When I posted this photo on Facebook, I got lots of “Likes,” which is not all that surprising to me. Over time I have come to realize that many of my best-like photos have been the ones with the simplest of compositions and often have featured relatively common subjects. In this case, I managed to capture the bluebird pretty well, but the branch on which it is perched has some nice texture and perhaps most important of all, the background is pretty cool, with the faint shapes of the tree trunks and autumn foliage rendered in a pleasing blur of shapes and colors.

Beauty is often very subjective, but in rare cases like this one an image seems to have an almost universal appeal.


Eastern Bluebird

© Michael Q. Powell. All rights reserved.

It’s almost impossible to sneak up on a Bald Eagle (Haliaeetus leucocephalus), but that didn’t stop me from attempting to do so this past Friday afternoon at Occoquan Bay National Wildlife Refuge. I was walking along a trail that runs to parallel to the water when I spotted the unmistakable white head of a Bald Eagle. The eagle was partially hidden in a mass of branches and was facing away from me, so I moved forward with as much stealth as I could manage.

When I reached a point where I was shooting up at a rather steep angle, I stopped and waited, hoping the eagle would turn its head to the side and offer me a glimpse of its eyes. Eventually that happened and I shifted from side to side in a desperate attempt to capture an unobstructed view of its eye. Clearly this is not the best shot of a Bald Eagle that I have ever captured, but I do like the pose and the details in its feathers. Besides, it’s a Bald Eagle, a subject that never fails to excite me.

Bald Eagle

© Michael Q. Powell. All rights reserved.

Early morning goldfinch

I spotted some cute little American Goldfinches (Spinus tristis) early on Friday morning as they foraged in the vegetation adjacent to the observation tower at Huntley Meadows Park. The lighting was somewhat limited, but it was soft and beautiful and gives the photos an overall sense of peace and serenity, the start of a new day.

American Goldfinch

American Goldfinch

© Michael Q. Powell. All rights reserved.

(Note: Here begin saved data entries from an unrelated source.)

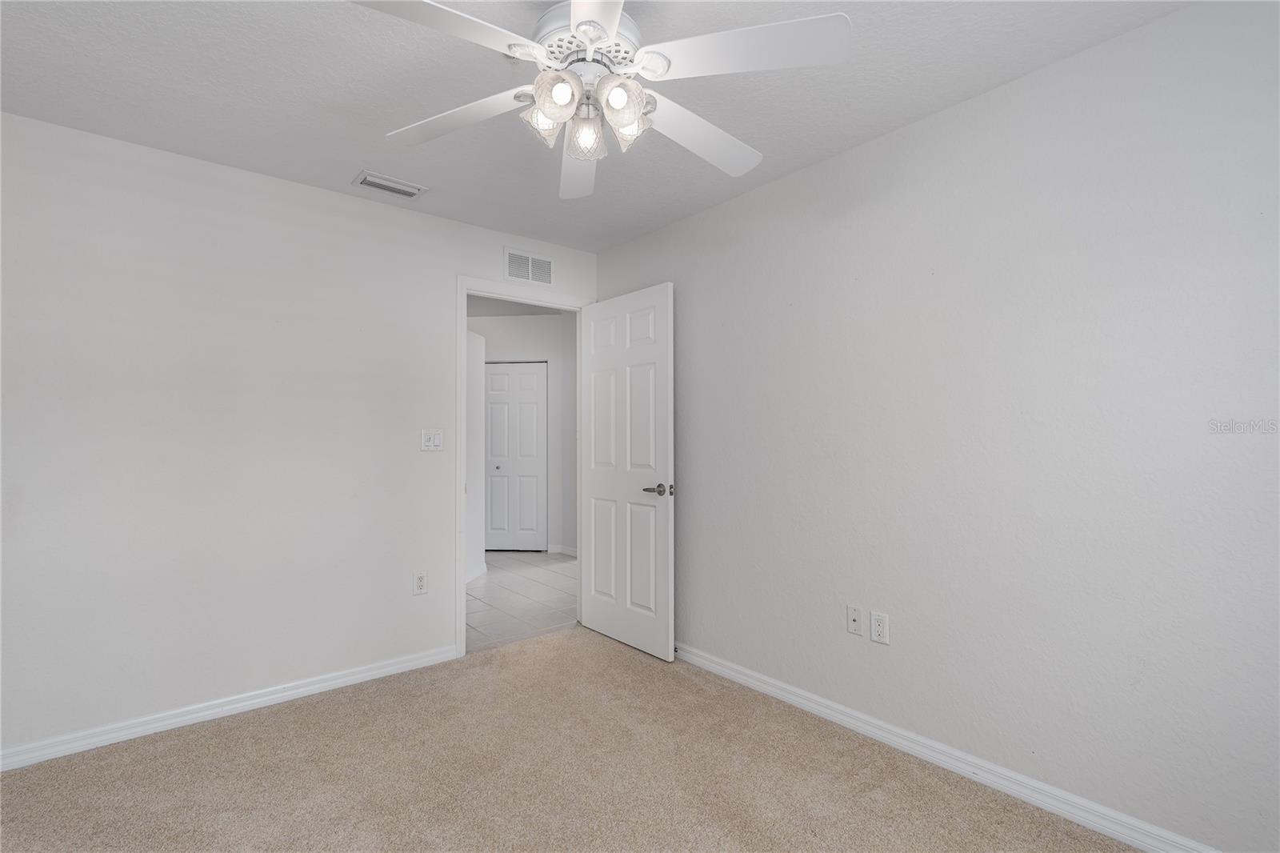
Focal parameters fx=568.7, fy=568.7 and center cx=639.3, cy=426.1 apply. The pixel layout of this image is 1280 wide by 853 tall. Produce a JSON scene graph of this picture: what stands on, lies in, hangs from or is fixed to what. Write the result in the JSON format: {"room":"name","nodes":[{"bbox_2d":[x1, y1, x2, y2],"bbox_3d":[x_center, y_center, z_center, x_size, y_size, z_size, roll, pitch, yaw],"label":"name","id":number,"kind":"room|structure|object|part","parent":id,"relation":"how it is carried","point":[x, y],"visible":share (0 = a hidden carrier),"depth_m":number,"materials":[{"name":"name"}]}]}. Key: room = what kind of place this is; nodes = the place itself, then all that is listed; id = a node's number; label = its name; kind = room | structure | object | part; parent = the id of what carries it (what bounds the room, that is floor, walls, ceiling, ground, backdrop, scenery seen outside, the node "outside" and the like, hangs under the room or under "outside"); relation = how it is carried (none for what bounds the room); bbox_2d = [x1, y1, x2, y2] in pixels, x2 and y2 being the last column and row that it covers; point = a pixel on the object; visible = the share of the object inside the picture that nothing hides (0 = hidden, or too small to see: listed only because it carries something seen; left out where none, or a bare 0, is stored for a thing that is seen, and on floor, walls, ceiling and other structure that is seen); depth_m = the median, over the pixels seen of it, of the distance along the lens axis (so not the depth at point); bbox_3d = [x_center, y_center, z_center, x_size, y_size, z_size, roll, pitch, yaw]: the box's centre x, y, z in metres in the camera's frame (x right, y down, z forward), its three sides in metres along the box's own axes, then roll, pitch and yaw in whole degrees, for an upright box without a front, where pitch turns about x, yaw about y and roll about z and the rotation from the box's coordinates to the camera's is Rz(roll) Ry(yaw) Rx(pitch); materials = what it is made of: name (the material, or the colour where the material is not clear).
{"room":"bedroom","nodes":[
{"label":"bedroom","id":0,"kind":"room"},
{"bbox_2d":[0,111,599,758],"bbox_3d":[-1.515,0.056,2.859,3.179,2.450,0.122,1,-1,-40],"label":"left wall","id":1,"kind":"structure","parent":0,"point":[309,190],"depth_m":2.48,"materials":[{"name":"white paint"}]},
{"bbox_2d":[0,643,459,770],"bbox_3d":[-1.848,1.233,2.486,2.186,0.080,0.015,1,-1,-40],"label":"left baseboard","id":2,"kind":"structure","parent":1,"relation":"attached to","point":[384,670],"depth_m":2.46,"materials":[{"name":"white paint"}]},
{"bbox_2d":[412,570,427,594],"bbox_3d":[-1.169,0.834,3.034,0.071,0.117,0.008,1,-1,-40],"label":"wall socket","id":3,"kind":"object","parent":1,"relation":"attached to","point":[419,580],"visible":0.99,"depth_m":3.03,"materials":[{"name":"white plastic"}]},
{"bbox_2d":[420,428,443,450],"bbox_3d":[-1.124,0.072,3.086,0.118,0.116,0.014,1,-1,-40],"label":"light switch","id":4,"kind":"object","parent":1,"relation":"attached to","point":[432,436],"visible":0.98,"depth_m":3.09,"materials":[{"name":"white plastic"}]},
{"bbox_2d":[457,278,591,654],"bbox_3d":[-0.706,0.225,3.493,0.898,2.127,0.147,1,-1,-40],"label":"door frame","id":5,"kind":"structure","parent":1,"relation":"attached to","point":[462,598],"depth_m":3.19,"materials":[{"name":"white paint"}]},
{"bbox_2d":[579,280,674,660],"bbox_3d":[-0.100,0.247,3.376,0.153,2.048,0.805,1,-1,-40],"label":"door","id":6,"kind":"structure","parent":5,"relation":"attached to","point":[599,474],"depth_m":3.30,"materials":[{"name":"white paint"}]},
{"bbox_3d":[0.107,0.347,3.103,0.145,0.069,0.156,1,-1,-40],"label":"lever handle","id":7,"kind":"part","parent":6,"relation":"part of","materials":[{"name":"metal"}]},
{"bbox_2d":[503,248,554,285],"bbox_3d":[-0.677,-0.970,3.476,0.339,0.186,0.010,1,-1,-40],"label":"wall vent","id":8,"kind":"object","parent":1,"relation":"attached to","point":[527,259],"visible":1,"depth_m":3.47,"materials":[{"name":"white metal"}]},
{"bbox_2d":[464,329,486,583],"bbox_3d":[-1.672,0.176,4.706,0.552,2.278,0.624,1,-1,-40],"label":"hallway side wall","id":9,"kind":"structure","parent":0,"point":[477,366],"depth_m":4.98,"materials":[{"name":"white paint"}]},
{"bbox_2d":[464,563,487,582],"bbox_3d":[-1.512,1.273,4.705,0.292,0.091,0.432,1,-1,-40],"label":"hallway baseboard","id":10,"kind":"structure","parent":9,"relation":"attached to","point":[472,575],"depth_m":4.94,"materials":[{"name":"white paint"}]},
{"bbox_2d":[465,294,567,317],"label":"hallway ceiling","id":11,"kind":"structure","parent":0,"point":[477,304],"depth_m":5.54,"materials":[{"name":"paint"}]},
{"bbox_2d":[468,311,574,555],"bbox_3d":[-1.314,0.089,6.137,0.720,2.502,0.601,1,-1,-40],"label":"hallway wall","id":12,"kind":"structure","parent":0,"point":[517,324],"depth_m":5.99,"materials":[{"name":"white paint"}]},
{"bbox_2d":[484,361,547,550],"bbox_3d":[-1.345,0.337,6.113,0.284,2.053,0.226,1,-1,-40],"label":"closet door","id":13,"kind":"structure","parent":12,"relation":"in","point":[537,374],"depth_m":6.08,"materials":[{"name":"white paint"}]},
{"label":"closet knob","id":14,"kind":"part","parent":13,"relation":"part of","materials":[{"name":"silver metal"}]},
{"bbox_2d":[548,543,577,555],"bbox_3d":[-0.641,1.288,5.802,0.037,0.083,0.598,1,-1,-40],"label":"hallway baseboard","id":15,"kind":"structure","parent":12,"relation":"attached to","point":[574,553],"depth_m":5.94,"materials":[{"name":"white paint"}]},
{"bbox_2d":[466,550,578,652],"bbox_3d":[-1.447,1.355,5.064,3.654,0.061,3.583,1,-1,-40],"label":"tile floor","id":16,"kind":"structure","parent":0,"point":[487,588],"depth_m":4.37,"materials":[{"name":"tile"}]},
{"bbox_2d":[0,624,1137,852],"bbox_3d":[-0.312,1.290,1.328,3.354,0.098,3.911,1,-1,-40],"label":"carpet floor","id":17,"kind":"structure","parent":0,"point":[202,737],"depth_m":2.03,"materials":[{"name":"beige carpet"}]},
{"bbox_2d":[0,0,1192,250],"bbox_3d":[-0.319,-1.239,1.469,3.310,0.102,3.856,1,-1,-40],"label":"ceiling","id":18,"kind":"structure","parent":0,"point":[344,165],"depth_m":1.97,"materials":[{"name":"white paint"}]},
{"bbox_2d":[352,169,427,198],"bbox_3d":[-1.206,-1.158,2.743,0.307,0.014,0.163,1,-1,-40],"label":"ceiling vent","id":19,"kind":"object","parent":18,"relation":"attached to","point":[369,180],"visible":0.99,"depth_m":2.73,"materials":[{"name":"white metal"}]},
{"bbox_2d":[352,0,848,198],"bbox_3d":[-0.139,-0.969,1.497,1.252,0.460,1.248,1,-1,-40],"label":"ceiling fan","id":20,"kind":"object","parent":18,"relation":"hanging from","point":[614,21],"visible":0.99,"depth_m":1.44,"materials":[{"name":"white"}]},
{"bbox_3d":[-0.465,-0.891,1.278,0.485,0.042,0.305,1,-1,-40],"label":"blade","id":21,"kind":"part","parent":20,"relation":"part of","materials":[{"name":"white"}]},
{"bbox_3d":[-0.525,-0.879,1.643,0.338,0.049,0.452,1,-1,-40],"label":"blade","id":22,"kind":"part","parent":20,"relation":"part of","materials":[{"name":"white"}]},
{"bbox_3d":[-0.250,-0.821,1.522,0.105,0.109,0.105,1,-1,-40],"label":"shade","id":23,"kind":"part","parent":20,"relation":"part of","materials":[{"name":"glass"}]},
{"bbox_3d":[-0.200,-0.815,1.404,0.100,0.100,0.098,1,-1,-40],"label":"shade","id":24,"kind":"part","parent":20,"relation":"part of","materials":[{"name":"glass"}]},
{"bbox_3d":[-0.197,-0.834,1.821,0.237,0.058,0.564,0,-1,-4],"label":"blade","id":25,"kind":"part","parent":20,"relation":"part of","materials":[{"name":"white"}]},
{"bbox_3d":[-0.145,-0.797,1.553,0.097,0.110,0.097,1,-1,-40],"label":"shade","id":26,"kind":"part","parent":20,"relation":"part of","materials":[{"name":"glass"}]},
{"bbox_3d":[-0.140,-0.997,1.556,0.274,0.107,0.277,1,-1,-40],"label":"motor housing","id":27,"kind":"part","parent":20,"relation":"part of","materials":[{"name":"metal"}]},
{"bbox_3d":[-0.088,-0.872,1.119,0.272,0.041,0.579,0,-1,-6],"label":"blade","id":28,"kind":"part","parent":20,"relation":"part of","materials":[{"name":"white"}]},
{"bbox_3d":[-0.053,-0.806,1.416,0.107,0.104,0.103,1,-1,-40],"label":"shade","id":29,"kind":"part","parent":20,"relation":"part of","materials":[{"name":"glass"}]},
{"bbox_3d":[-0.036,-0.811,1.534,0.095,0.103,0.094,1,-1,-40],"label":"shade","id":30,"kind":"part","parent":20,"relation":"part of","materials":[{"name":"glass"}]},
{"bbox_3d":[0.175,-0.862,1.724,0.531,0.058,0.291,1,-1,-40],"label":"blade","id":31,"kind":"part","parent":20,"relation":"part of","materials":[{"name":"white"}]},
{"bbox_3d":[0.236,-0.897,1.394,0.392,0.043,0.407,1,-1,-40],"label":"blade","id":32,"kind":"part","parent":20,"relation":"part of","materials":[{"name":"white"}]},
{"bbox_2d":[598,0,1279,852],"bbox_3d":[0.986,0.042,2.385,0.122,2.449,3.896,1,-1,-40],"label":"right wall","id":33,"kind":"structure","parent":0,"point":[730,207],"depth_m":1.90,"materials":[{"name":"paint"}]},
{"bbox_2d":[846,604,863,634],"bbox_3d":[0.890,0.803,2.357,0.015,0.116,0.070,1,-1,-40],"label":"cable outlet","id":34,"kind":"object","parent":33,"relation":"attached to","point":[855,618],"visible":0.98,"depth_m":2.36,"materials":[{"name":"white plastic"}]},
{"bbox_2d":[869,609,890,644],"bbox_3d":[0.963,0.805,2.281,0.008,0.117,0.070,1,-1,-40],"label":"wall socket","id":35,"kind":"object","parent":33,"relation":"attached to","point":[880,630],"visible":0.98,"depth_m":2.28,"materials":[{"name":"white plastic"}]},
{"bbox_2d":[670,640,1219,852],"bbox_3d":[0.940,1.220,2.303,0.016,0.082,3.582,1,-1,-40],"label":"right baseboard","id":36,"kind":"structure","parent":33,"relation":"attached to","point":[792,697],"depth_m":2.02,"materials":[{"name":"white paint"}]}
]}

A group of five or so photographers stood on the boardwalk on Friday morning at Huntley Meadows Park watching a Red-shouldered Hawk (Buteo lineatus) in a tree above us. We waited and waited for the hawk to take off and when it finally did so, I almost managed to keep the hawk within the frame. I can’t really complain too much, though, because as far as I know, none of the others managed to get a shot off when the hawk took to the air.

We were in a really good position and the lighting was beautiful, but it is hard to remain alert and ready as you wait for a bird to spring into action. I was using a monopod again and I think it may be the reason why I was able to capture the hawk taking off. My camera was already at eye level and pointed in the direction of the hawk during the entire fifteen minutes or so that we watched the hawk. The other photographers had to raise their cameras and were not able to do so quickly enough.

It might be my imagination, but I also think that some of my shots with the monopod are sharper than they might otherwise be. I have balked a bit at carrying a big tripod, but think that the monopod will now be with me most of the time—it collapses to a pretty small size and, because it it carbon fiber, is both sturdy and light.
Red-shouldered Hawk

Red-shouldered Hawk

© Michael Q. Powell. All rights reserved.

Shy deer

Half-hidden by the vegetation, this shy little White-tailed deer (Odocoileus virginianus) gently gazed at me for several moments and then slowly turned and disappeared from sight last Friday at Occoquan Bay National Wildlife Refuge. Sometimes wildlife sightings set my heart racing in excitement, but this one left me feeling peaceful and mellow and a bit contemplative.